**EXERCISE**
Once you know how many lines below hold "Booksellers", reply with that number and add nothing.

**DATA RECORDS**
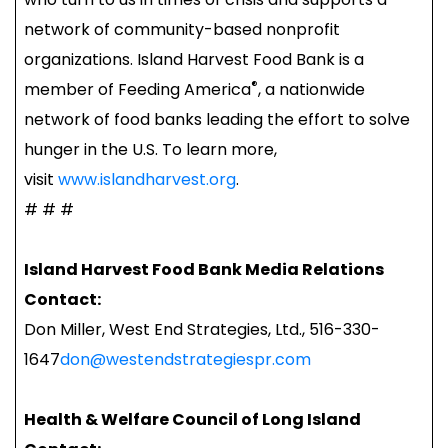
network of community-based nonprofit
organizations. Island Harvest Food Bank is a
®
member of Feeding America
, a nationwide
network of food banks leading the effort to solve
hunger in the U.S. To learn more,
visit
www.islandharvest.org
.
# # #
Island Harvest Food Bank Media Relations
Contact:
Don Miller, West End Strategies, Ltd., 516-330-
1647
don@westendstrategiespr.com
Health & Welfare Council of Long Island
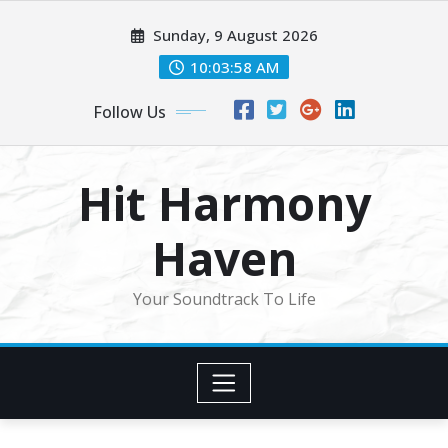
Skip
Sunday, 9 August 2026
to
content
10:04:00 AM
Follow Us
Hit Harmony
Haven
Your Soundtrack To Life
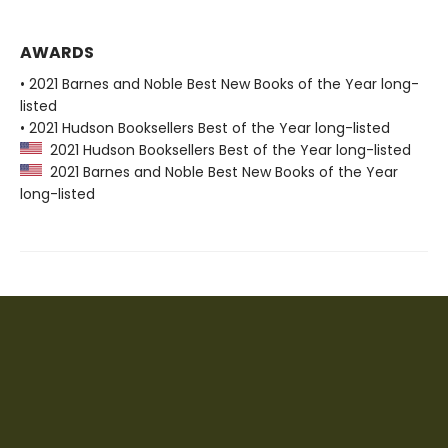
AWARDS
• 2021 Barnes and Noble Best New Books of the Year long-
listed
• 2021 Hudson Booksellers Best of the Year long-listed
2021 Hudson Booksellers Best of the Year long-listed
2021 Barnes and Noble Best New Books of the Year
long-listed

==

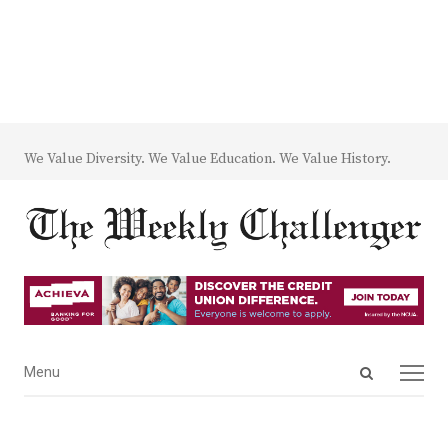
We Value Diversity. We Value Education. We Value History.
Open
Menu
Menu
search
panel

---

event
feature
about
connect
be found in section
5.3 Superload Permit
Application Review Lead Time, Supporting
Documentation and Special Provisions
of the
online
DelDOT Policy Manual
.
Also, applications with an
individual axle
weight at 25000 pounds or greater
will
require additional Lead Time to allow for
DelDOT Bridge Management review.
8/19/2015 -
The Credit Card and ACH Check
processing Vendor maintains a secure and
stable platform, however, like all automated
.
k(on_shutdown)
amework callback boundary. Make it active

**TASK OUTPUT**
2